The indie developers of “Motorslice” accidentally discovered on Steam that as long as they put a character image of “a shy anime girl with a mole fighting a giant machine with a chainsaw” in the marketing materials, the wish list number will skyrocket. This operation triggered polarized discussions in the marketing circle: some people think it is a genius idea, while others think it is taking advantage of the close-up of girls.

The Key to Wish List Curves Are Visual Hooks

The developer’s original marketing materials tended to purely show machinery and scenes, but when the team took the girl character as the main axis and repeatedly placed it in the marketing map, the curve showed obvious differentiation and improvement. This shows that in Steam, a platform environment dominated by male players, the visuals of certain characters inherently carry traffic attributes and can guide clicks without much explanation.

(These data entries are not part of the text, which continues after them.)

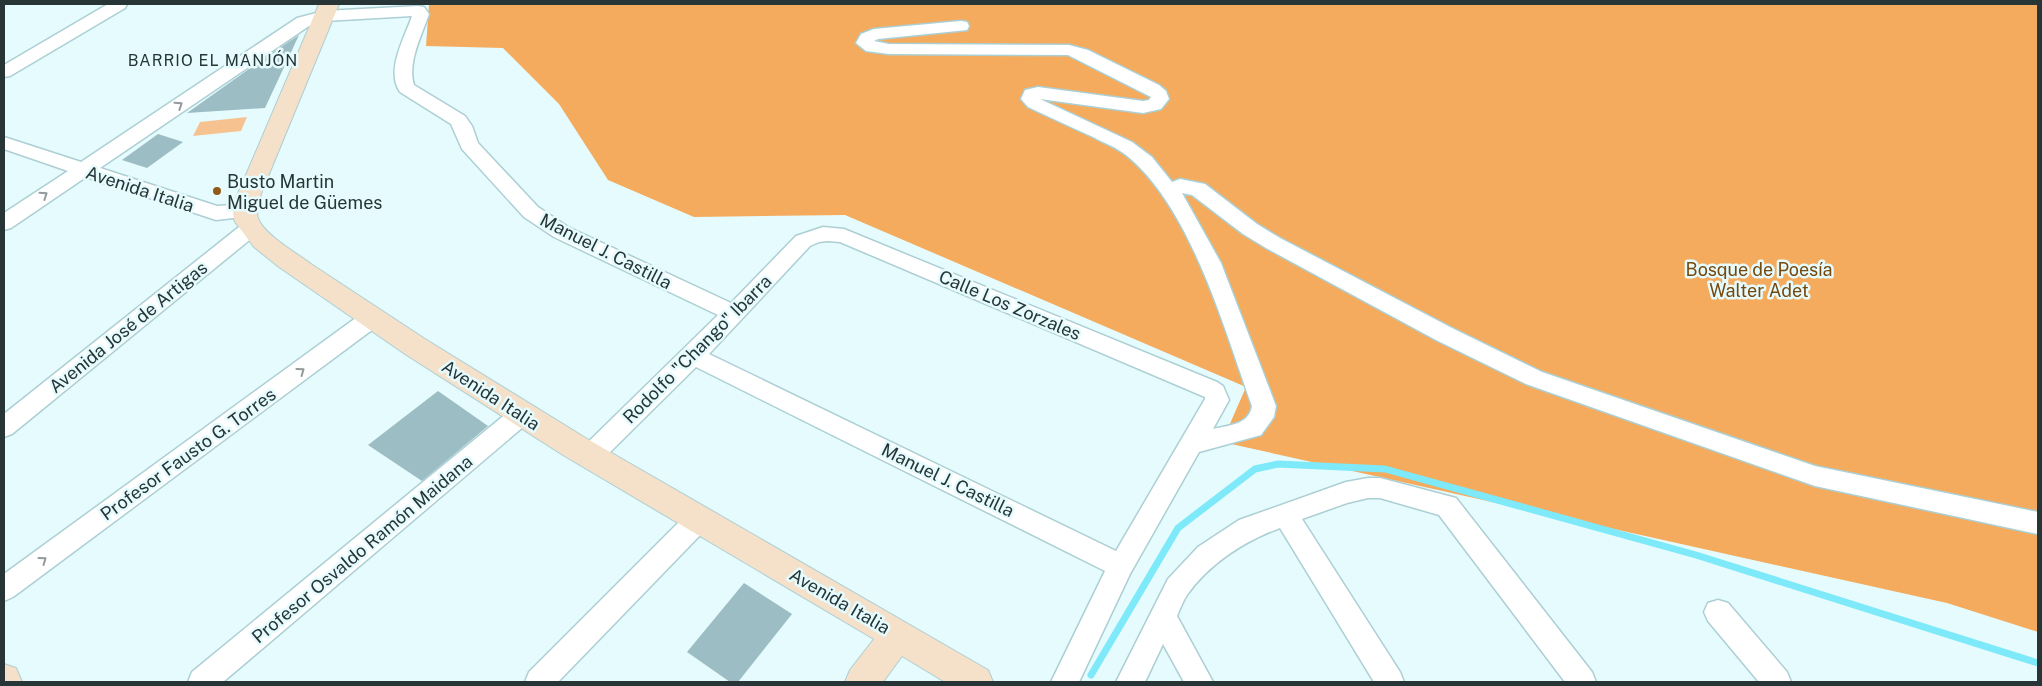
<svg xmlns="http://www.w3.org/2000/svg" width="2042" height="686" font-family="'Public Sans',sans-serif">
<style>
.green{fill:#f6c390}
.forest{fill:#f4ab5d}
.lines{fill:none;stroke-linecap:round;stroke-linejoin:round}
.stream{stroke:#7de9f9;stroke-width:7}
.building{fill:#9bbdc3}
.street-casing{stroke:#accfd4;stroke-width:3}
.secondary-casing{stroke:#accfd4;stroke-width:2}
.street{fill:#fff;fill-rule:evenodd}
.secondary{fill:#f5e0c9;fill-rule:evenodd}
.oneway{stroke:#939a9b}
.poi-dot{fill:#925a14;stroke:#e5fbfe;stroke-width:2}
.labels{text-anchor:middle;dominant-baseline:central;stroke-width:5;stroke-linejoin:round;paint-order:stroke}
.far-neighbourhood-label{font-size:16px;letter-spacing:1px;fill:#273537;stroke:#e5fbfe}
.poi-label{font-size:18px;fill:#273537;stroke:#e5fbfe;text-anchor:start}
.street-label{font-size:18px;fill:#273537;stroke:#e5fbfe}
.park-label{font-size:18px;fill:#77480b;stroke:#e5fbfe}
</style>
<rect width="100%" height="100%" fill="#e5fbfe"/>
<path class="green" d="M247 117 241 131 193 136 200 122Z"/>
<path class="forest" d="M429 4H2038V632L1947 603 1222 442 1246 387 845 215 694 217 608 180 559 104 503 48 426 46Z"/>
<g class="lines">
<path class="stream" d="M1091 675 1178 528 1255 469 1278 464 1385 469 1696 555 2038 663"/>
</g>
<g class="building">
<path d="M299 35 265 108 187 113 266 57Z"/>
<path d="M158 134 183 142 147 168 122 160Z"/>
<path d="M438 391 488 426 422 481 368 445Z"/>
<path d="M744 583 792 614 738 682H730L687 652Z"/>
</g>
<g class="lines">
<g class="street-casing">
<g id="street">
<path d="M108 4H127L125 8 10 76 4 77V65Z"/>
<path d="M418 6 424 7 429 14C422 35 407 62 414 85L465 116 472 126 478 143 538 207 568 227 731 303 796 236 823 227 844 229 1217 382 1223 386 1229 400 1213 429C1229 425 1249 425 1252 406 1224 329 1191 207 1126 155 1116 147 1104 143 1093 137 1071 127 1049 117 1028 107L1021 99 1025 90 1038 87 1143 101 1149 100 1151 97 1068 55 889 54 866 51 856 43 861 34 874 29 961 21 967 22 969 26 967 30 878 39 874 41 889 44 1069 45 1088 50 1159 85 1166 91 1169 99 1161 109 1143 113 1040 99 1132 142 1152 157 1172 182 1180 179 1205 184 1257 224 1280 238 1452 328 1542 372 1815 466 2038 512V534L1815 486 1526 384 1436 340 1266 248 1243 234 1192 195 1182 193 1221 263 1276 406 1274 417 1261 435 1199 452 1130 574 1079 682H1051L1105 571 696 367 598 464 589 467 580 464 577 457 580 450 718 315 554 237 524 217 462 149 451 124 400 92C385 71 405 37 412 16L325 21 309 26 100 168 217 206 244 204 251 206 254 211 251 216 216 220 86 177 11 228 4 230V213L68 171 4 149V137L81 162 297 18 324 11ZM828 241 840 242 1205 397V399L1116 551 709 354 810 246 819 242Z"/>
<path d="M251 221 258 223 261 228 258 233 12 434 4 437V414L244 223Z"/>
<path d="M372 310 380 312 383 318 380 324 13 597 4 601V574L364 312Z"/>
<path d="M521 406 529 408 533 415 529 422 223 682H188L192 672 513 408Z"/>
<path d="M1368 478H1380L1456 498 1592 672 1596 682H1565L1439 515 1380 498H1368L1347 503 1302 519 1400 672 1404 682H1374L1280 528C1244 541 1209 564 1187 595 1183 601 1180 609 1177 616L1213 682H1184L1163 644 1145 682H1116L1168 579 1198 547 1239 520 1346 482Z"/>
<path d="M699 508 708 511 712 519 708 527 558 682H525L529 672 690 511Z"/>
<path d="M1718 600 1728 603 1787 672 1791 682H1759L1708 621 1704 612 1708 603Z"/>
</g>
</g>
<g class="secondary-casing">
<g id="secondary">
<path d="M319 4H339L262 191C260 199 255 209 258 218 263 234 298 254 311 264L425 339 584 437 988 670 993 682H945L902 656 883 682H845L850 670 874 639 563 455 405 354 279 267 254 247 235 222 233 214 234 203Z"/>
<path d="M4 664 16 668 22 682H4Z"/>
</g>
</g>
<use href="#street" class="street"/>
<use href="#secondary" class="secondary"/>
</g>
<defs><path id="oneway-chevron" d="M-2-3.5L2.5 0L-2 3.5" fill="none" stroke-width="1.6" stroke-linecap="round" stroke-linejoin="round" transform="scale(1.25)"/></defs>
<g class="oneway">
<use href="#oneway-chevron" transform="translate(179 105) rotate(-34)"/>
<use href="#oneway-chevron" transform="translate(44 195) rotate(-34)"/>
<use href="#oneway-chevron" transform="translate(301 371) rotate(-36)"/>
<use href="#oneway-chevron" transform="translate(43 560) rotate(-36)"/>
</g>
<circle class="poi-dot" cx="217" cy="191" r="5"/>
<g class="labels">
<g class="far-neighbourhood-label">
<text x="213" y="60">BARRIO EL MANJÓN</text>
</g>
<g class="poi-label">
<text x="227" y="181">Busto Martin<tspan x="227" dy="21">Miguel de Güemes</tspan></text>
</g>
<g class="street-label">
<text transform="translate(140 189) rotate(18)">Avenida Italia</text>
<text transform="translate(606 251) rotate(27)">Manuel J. Castilla</text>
<text transform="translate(1010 305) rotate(23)">Calle Los Zorzales</text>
<text transform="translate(128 327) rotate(-39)">Avenida José de Artigas</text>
<text transform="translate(697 349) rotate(-45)">Rodolfo "Chango" Ibarra</text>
<text transform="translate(491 395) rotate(33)">Avenida Italia</text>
<text transform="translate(188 454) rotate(-36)">Profesor Fausto G. Torres</text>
<text transform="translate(948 480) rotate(26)">Manuel J. Castilla</text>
<text transform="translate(362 549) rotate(-40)">Profesor Osvaldo Ramón Maidana</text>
<text transform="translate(840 601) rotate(30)">Avenida Italia</text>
</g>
<g class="park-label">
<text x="1759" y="269">Bosque de Poesía<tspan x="1759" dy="21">Walter Adet</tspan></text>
</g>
</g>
<rect width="2042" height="686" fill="none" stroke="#273537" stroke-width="10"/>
</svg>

But is this selling games or characters?

Some people in the game marketing circle have questioned: If the core gameplay of a game has nothing to do with the character, but relies on the character image to drive traffic, does this constitute misleading? The other group believes that this is just normal creative positioning. Each game will choose the most advantageous angle as its appearance. The key point is “whether players get the promised content in the end.”

For independent developers, this case is extremely cost-effective!

I would also like to remind you that this strategy is not a panacea. If the clicks and retention of the game itself cannot support the expectations behind the wish list, it will eventually lead to negative reviews. The wish list is just the first step, the product is the final acceptance.